Stubborn, in his own way honest, charismatic and boisterous big man Danton, a man with a disfigured face and tremendous energy. Camille Demoulins, the fragile, nervous, cocky, always vacillating between frenzied integrity and the most unbridled vice, who is simultaneously in love with his wife, the beautiful Lucille, and her mother, the statuesque Annette Duplessis. The quiet, attentive, dim, obsessed with the thirst for justice, Robespierre, completely devoid of vices except one - exorbitant greed. Mantel meets each of them literally in the cradle (Demulain aroused horror and admiration in his father, a dull provincial lawyer; Robespierre was conceived out of wedlock and lost his mother early; Danton was trampled by an angry bull and almost died as a child) and accompanies them to the moment when, in April 1794, the third sent the first two to the scaffold, only to follow them himself three months later.


Their acquaintance and friendship (Demoulin and Robespierre, as talented provincialists, studied together at Louis Saint College in the capital; Demoulin and Danton became friends in their youth, while practicing law; Danton and Robespierre became close associates in the early stages of the revolution), and afterwards their discord, rivalry and enmity become the plot leitmotif of the novel. Around him Mantel constructs a vast array of secondary characters and historical events, drawing with a firm hand a map of the French Revolution on a scale both human and global.
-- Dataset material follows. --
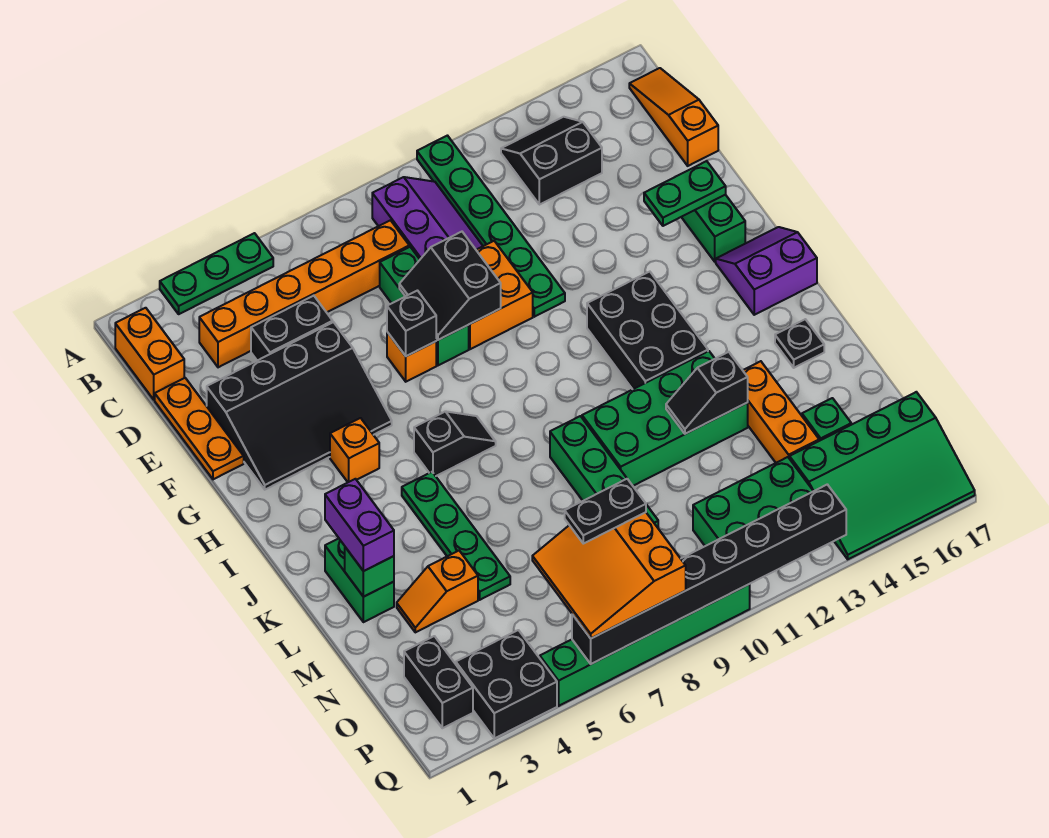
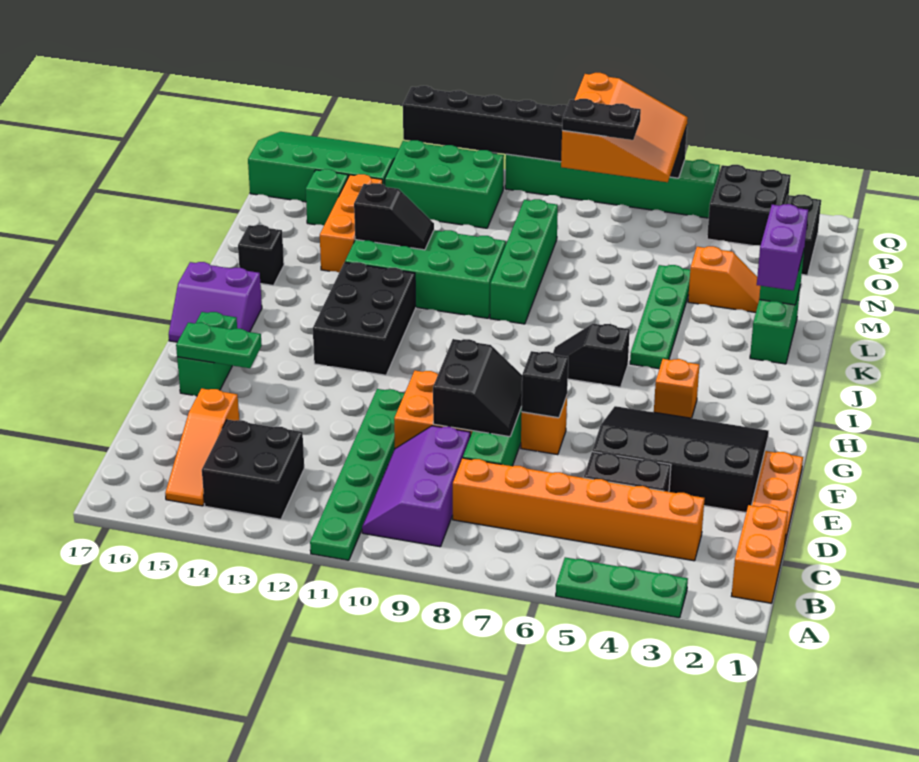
black 2x2 slope [501,117,602,205] -> black 2x2 brick [202,419,304,519]
orange 1x3 slope [629,68,718,166] -> orange 1x3 slope moved to [165,388,239,506]
black 1x1 plate [775,319,824,368] -> black 1x1 brick [238,225,284,285]

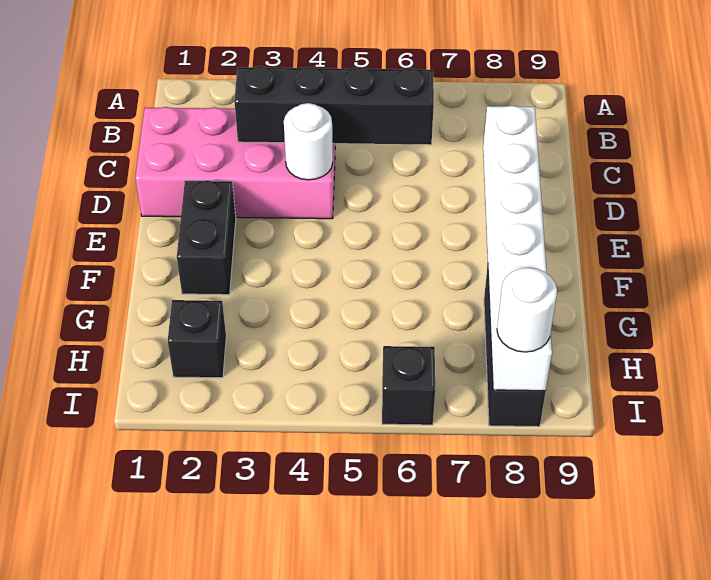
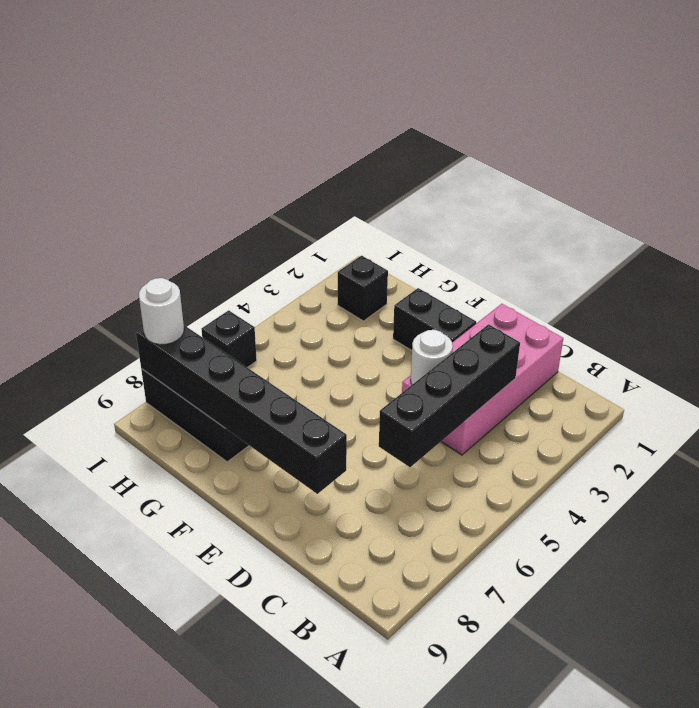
white 1x6 brick [483,106,552,391] -> black 1x6 brick [136,325,347,494]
As mentioned above, while unconditionally fond of her characters, Mantel does not glamorize them, romanticize them, or vindicate them: at no point does her gaze, compassionate and understanding, lose its penetrating sharpness. The writer's task is not to justify or, on the contrary, to blame Danton, Demoulin and Robespierre; her goal is both loftier and simpler.


In three linked destinies, in three different stories, she sees three human and social types brought to life by the tumultuous time of revolution and which ultimately defined it. By constructing a profound, almost mystical connection between the era and the man who was destined to shine and perish in that era, Mantel thus reveals something new, strange, and - for all the familiarity of the source material - completely unobvious in the history of great historical upheavals.